### What the task asks
With the pictures omitted, write out the entries that follow exactly as they stand.

=-=-=-=-=

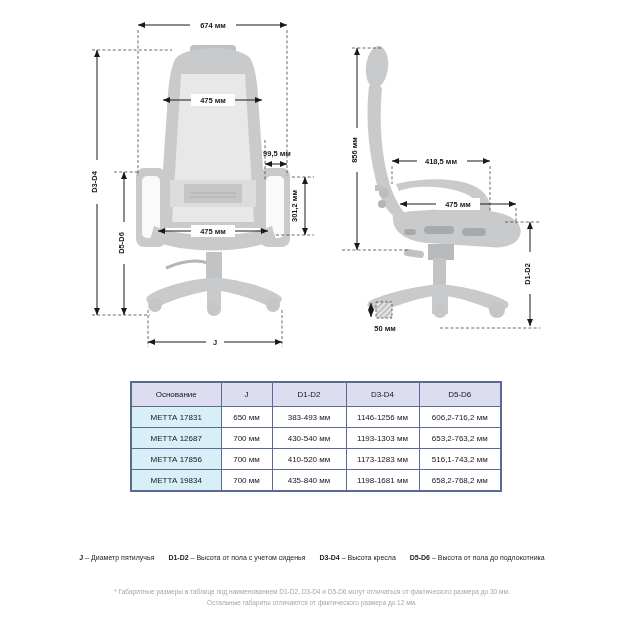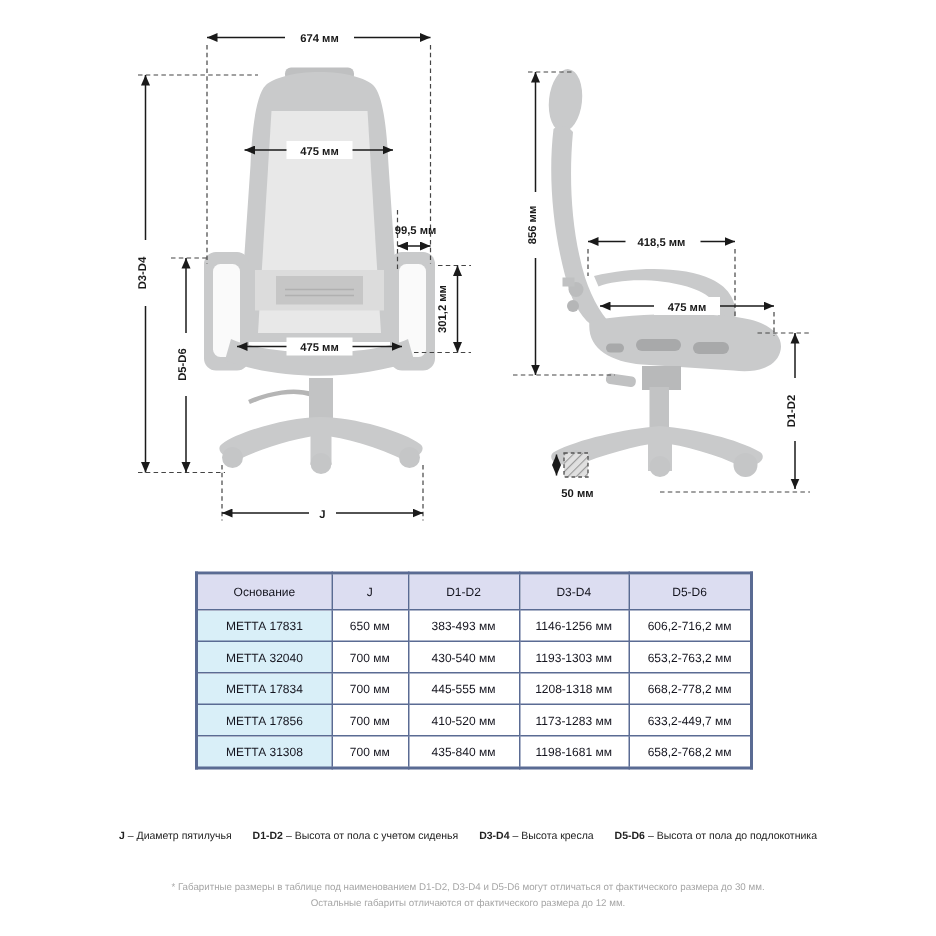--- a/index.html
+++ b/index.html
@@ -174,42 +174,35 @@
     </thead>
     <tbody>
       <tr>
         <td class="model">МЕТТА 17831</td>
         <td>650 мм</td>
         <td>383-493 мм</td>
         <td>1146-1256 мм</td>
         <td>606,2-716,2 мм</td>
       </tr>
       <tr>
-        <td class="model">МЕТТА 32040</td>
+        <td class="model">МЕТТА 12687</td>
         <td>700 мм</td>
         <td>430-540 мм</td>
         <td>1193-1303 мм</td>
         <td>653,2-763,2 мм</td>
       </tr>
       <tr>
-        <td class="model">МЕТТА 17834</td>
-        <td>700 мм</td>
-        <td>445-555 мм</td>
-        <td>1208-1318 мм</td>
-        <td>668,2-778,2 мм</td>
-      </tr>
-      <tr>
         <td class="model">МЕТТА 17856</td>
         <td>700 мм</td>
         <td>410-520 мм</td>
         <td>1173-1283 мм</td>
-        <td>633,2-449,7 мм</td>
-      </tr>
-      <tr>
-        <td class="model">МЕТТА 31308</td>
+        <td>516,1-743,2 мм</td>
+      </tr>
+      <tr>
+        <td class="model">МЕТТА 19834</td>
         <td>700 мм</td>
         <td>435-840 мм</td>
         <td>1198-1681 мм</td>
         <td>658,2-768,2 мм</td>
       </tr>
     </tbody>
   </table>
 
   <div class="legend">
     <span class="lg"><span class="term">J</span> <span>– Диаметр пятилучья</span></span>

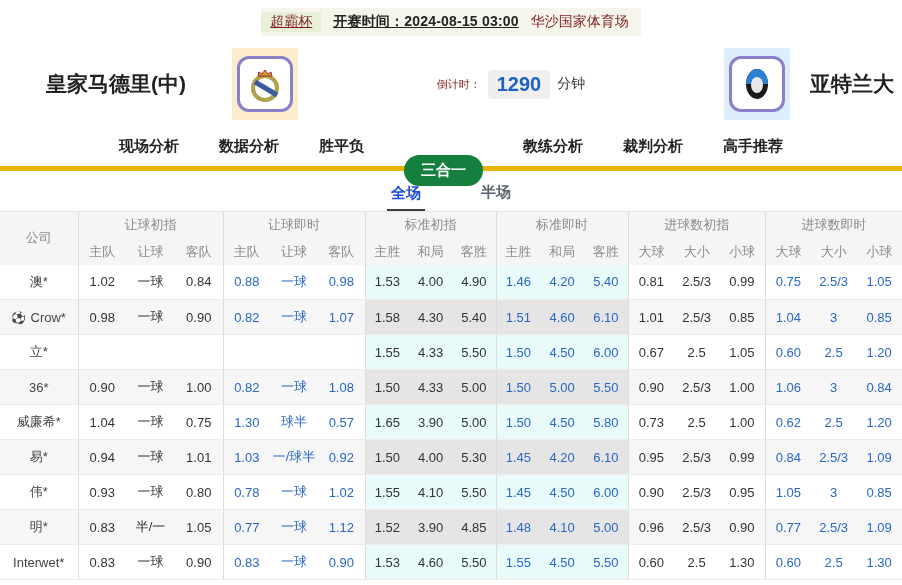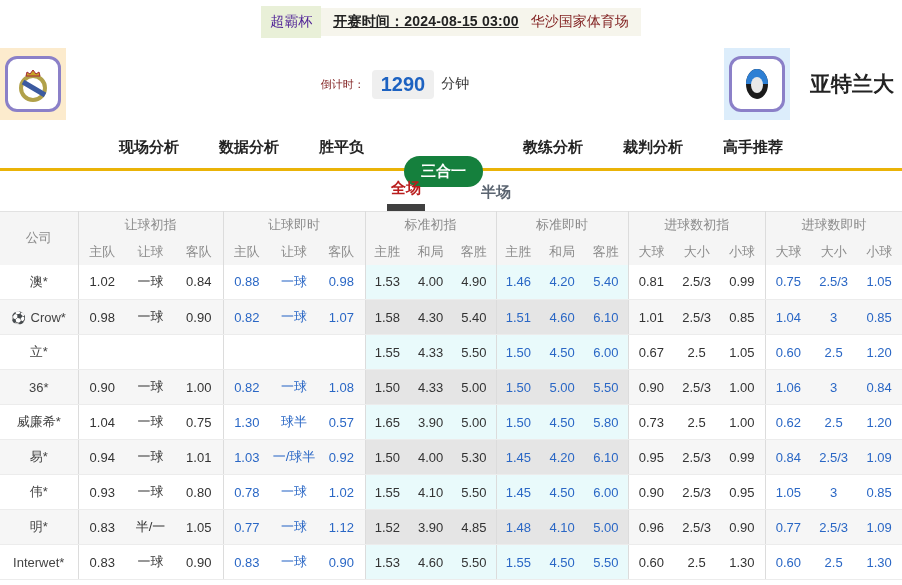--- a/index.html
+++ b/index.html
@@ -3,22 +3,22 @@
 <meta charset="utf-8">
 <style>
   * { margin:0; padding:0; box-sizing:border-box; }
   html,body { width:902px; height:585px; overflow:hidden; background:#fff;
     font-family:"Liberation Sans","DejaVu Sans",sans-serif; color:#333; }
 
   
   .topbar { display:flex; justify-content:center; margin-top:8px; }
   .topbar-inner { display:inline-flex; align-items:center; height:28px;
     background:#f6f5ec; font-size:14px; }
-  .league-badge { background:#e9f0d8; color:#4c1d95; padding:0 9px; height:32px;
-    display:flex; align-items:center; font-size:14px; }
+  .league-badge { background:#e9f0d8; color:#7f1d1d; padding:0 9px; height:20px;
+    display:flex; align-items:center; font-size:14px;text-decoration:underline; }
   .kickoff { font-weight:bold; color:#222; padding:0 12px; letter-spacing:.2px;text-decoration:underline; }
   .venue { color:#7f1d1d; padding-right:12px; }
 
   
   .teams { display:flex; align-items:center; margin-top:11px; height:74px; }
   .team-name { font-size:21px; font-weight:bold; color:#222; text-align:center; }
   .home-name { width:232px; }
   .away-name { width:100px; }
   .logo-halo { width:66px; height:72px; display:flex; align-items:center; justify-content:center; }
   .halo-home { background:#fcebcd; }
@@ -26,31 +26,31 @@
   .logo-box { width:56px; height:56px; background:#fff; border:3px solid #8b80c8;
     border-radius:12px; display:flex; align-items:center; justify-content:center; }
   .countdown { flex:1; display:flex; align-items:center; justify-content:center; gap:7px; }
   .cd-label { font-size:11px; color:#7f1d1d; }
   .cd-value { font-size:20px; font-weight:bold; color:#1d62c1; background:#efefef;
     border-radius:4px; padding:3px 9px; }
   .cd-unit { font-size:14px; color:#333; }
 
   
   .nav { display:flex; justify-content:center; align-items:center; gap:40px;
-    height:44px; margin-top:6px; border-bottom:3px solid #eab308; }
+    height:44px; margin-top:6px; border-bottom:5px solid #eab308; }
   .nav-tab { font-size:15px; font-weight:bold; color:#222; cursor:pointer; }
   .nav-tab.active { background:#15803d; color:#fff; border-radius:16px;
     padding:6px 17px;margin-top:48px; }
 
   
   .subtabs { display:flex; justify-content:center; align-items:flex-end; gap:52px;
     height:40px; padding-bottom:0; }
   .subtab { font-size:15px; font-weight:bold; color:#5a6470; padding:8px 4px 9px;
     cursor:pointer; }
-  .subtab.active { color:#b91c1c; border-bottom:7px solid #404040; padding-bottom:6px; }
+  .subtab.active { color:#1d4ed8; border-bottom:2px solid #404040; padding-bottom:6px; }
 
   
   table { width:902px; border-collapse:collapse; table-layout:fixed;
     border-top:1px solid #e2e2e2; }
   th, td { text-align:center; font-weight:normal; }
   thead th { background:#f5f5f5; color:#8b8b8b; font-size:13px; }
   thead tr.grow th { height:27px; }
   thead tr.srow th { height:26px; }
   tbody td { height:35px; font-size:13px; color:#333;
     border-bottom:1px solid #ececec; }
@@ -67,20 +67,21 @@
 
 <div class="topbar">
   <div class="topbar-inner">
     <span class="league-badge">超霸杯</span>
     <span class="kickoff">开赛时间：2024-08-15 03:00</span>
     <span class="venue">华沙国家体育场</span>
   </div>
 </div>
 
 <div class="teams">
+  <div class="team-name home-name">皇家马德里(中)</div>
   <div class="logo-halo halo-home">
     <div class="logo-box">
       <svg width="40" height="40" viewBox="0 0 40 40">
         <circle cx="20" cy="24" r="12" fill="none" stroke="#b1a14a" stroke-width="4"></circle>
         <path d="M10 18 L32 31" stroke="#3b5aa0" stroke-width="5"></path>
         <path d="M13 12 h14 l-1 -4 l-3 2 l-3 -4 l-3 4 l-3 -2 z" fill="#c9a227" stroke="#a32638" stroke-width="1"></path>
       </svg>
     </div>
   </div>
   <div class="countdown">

=-=-=-=-=

### Solution to this problem
--- a/index.html
+++ b/index.html
@@ -174,42 +174,35 @@
     </thead>
     <tbody>
       <tr>
         <td class="model">МЕТТА 17831</td>
         <td>650 мм</td>
         <td>383-493 мм</td>
         <td>1146-1256 мм</td>
         <td>606,2-716,2 мм</td>
       </tr>
       <tr>
-        <td class="model">МЕТТА 32040</td>
+        <td class="model">МЕТТА 12687</td>
         <td>700 мм</td>
         <td>430-540 мм</td>
         <td>1193-1303 мм</td>
         <td>653,2-763,2 мм</td>
       </tr>
       <tr>
-        <td class="model">МЕТТА 17834</td>
-        <td>700 мм</td>
-        <td>445-555 мм</td>
-        <td>1208-1318 мм</td>
-        <td>668,2-778,2 мм</td>
-      </tr>
-      <tr>
         <td class="model">МЕТТА 17856</td>
         <td>700 мм</td>
         <td>410-520 мм</td>
         <td>1173-1283 мм</td>
-        <td>633,2-449,7 мм</td>
-      </tr>
-      <tr>
-        <td class="model">МЕТТА 31308</td>
+        <td>516,1-743,2 мм</td>
+      </tr>
+      <tr>
+        <td class="model">МЕТТА 19834</td>
         <td>700 мм</td>
         <td>435-840 мм</td>
         <td>1198-1681 мм</td>
         <td>658,2-768,2 мм</td>
       </tr>
     </tbody>
   </table>
 
   <div class="legend">
     <span class="lg"><span class="term">J</span> <span>– Диаметр пятилучья</span></span>

--- a/index.html
+++ b/index.html
@@ -3,22 +3,22 @@
 <meta charset="utf-8">
 <style>
   * { margin:0; padding:0; box-sizing:border-box; }
   html,body { width:902px; height:585px; overflow:hidden; background:#fff;
     font-family:"Liberation Sans","DejaVu Sans",sans-serif; color:#333; }
 
   
   .topbar { display:flex; justify-content:center; margin-top:8px; }
   .topbar-inner { display:inline-flex; align-items:center; height:28px;
     background:#f6f5ec; font-size:14px; }
-  .league-badge { background:#e9f0d8; color:#4c1d95; padding:0 9px; height:32px;
-    display:flex; align-items:center; font-size:14px; }
+  .league-badge { background:#e9f0d8; color:#7f1d1d; padding:0 9px; height:20px;
+    display:flex; align-items:center; font-size:14px;text-decoration:underline; }
   .kickoff { font-weight:bold; color:#222; padding:0 12px; letter-spacing:.2px;text-decoration:underline; }
   .venue { color:#7f1d1d; padding-right:12px; }
 
   
   .teams { display:flex; align-items:center; margin-top:11px; height:74px; }
   .team-name { font-size:21px; font-weight:bold; color:#222; text-align:center; }
   .home-name { width:232px; }
   .away-name { width:100px; }
   .logo-halo { width:66px; height:72px; display:flex; align-items:center; justify-content:center; }
   .halo-home { background:#fcebcd; }
@@ -26,31 +26,31 @@
   .logo-box { width:56px; height:56px; background:#fff; border:3px solid #8b80c8;
     border-radius:12px; display:flex; align-items:center; justify-content:center; }
   .countdown { flex:1; display:flex; align-items:center; justify-content:center; gap:7px; }
   .cd-label { font-size:11px; color:#7f1d1d; }
   .cd-value { font-size:20px; font-weight:bold; color:#1d62c1; background:#efefef;
     border-radius:4px; padding:3px 9px; }
   .cd-unit { font-size:14px; color:#333; }
 
   
   .nav { display:flex; justify-content:center; align-items:center; gap:40px;
-    height:44px; margin-top:6px; border-bottom:3px solid #eab308; }
+    height:44px; margin-top:6px; border-bottom:5px solid #eab308; }
   .nav-tab { font-size:15px; font-weight:bold; color:#222; cursor:pointer; }
   .nav-tab.active { background:#15803d; color:#fff; border-radius:16px;
     padding:6px 17px;margin-top:48px; }
 
   
   .subtabs { display:flex; justify-content:center; align-items:flex-end; gap:52px;
     height:40px; padding-bottom:0; }
   .subtab { font-size:15px; font-weight:bold; color:#5a6470; padding:8px 4px 9px;
     cursor:pointer; }
-  .subtab.active { color:#b91c1c; border-bottom:7px solid #404040; padding-bottom:6px; }
+  .subtab.active { color:#1d4ed8; border-bottom:2px solid #404040; padding-bottom:6px; }
 
   
   table { width:902px; border-collapse:collapse; table-layout:fixed;
     border-top:1px solid #e2e2e2; }
   th, td { text-align:center; font-weight:normal; }
   thead th { background:#f5f5f5; color:#8b8b8b; font-size:13px; }
   thead tr.grow th { height:27px; }
   thead tr.srow th { height:26px; }
   tbody td { height:35px; font-size:13px; color:#333;
     border-bottom:1px solid #ececec; }
@@ -67,20 +67,21 @@
 
 <div class="topbar">
   <div class="topbar-inner">
     <span class="league-badge">超霸杯</span>
     <span class="kickoff">开赛时间：2024-08-15 03:00</span>
     <span class="venue">华沙国家体育场</span>
   </div>
 </div>
 
 <div class="teams">
+  <div class="team-name home-name">皇家马德里(中)</div>
   <div class="logo-halo halo-home">
     <div class="logo-box">
       <svg width="40" height="40" viewBox="0 0 40 40">
         <circle cx="20" cy="24" r="12" fill="none" stroke="#b1a14a" stroke-width="4"></circle>
         <path d="M10 18 L32 31" stroke="#3b5aa0" stroke-width="5"></path>
         <path d="M13 12 h14 l-1 -4 l-3 2 l-3 -4 l-3 4 l-3 -2 z" fill="#c9a227" stroke="#a32638" stroke-width="1"></path>
       </svg>
     </div>
   </div>
   <div class="countdown">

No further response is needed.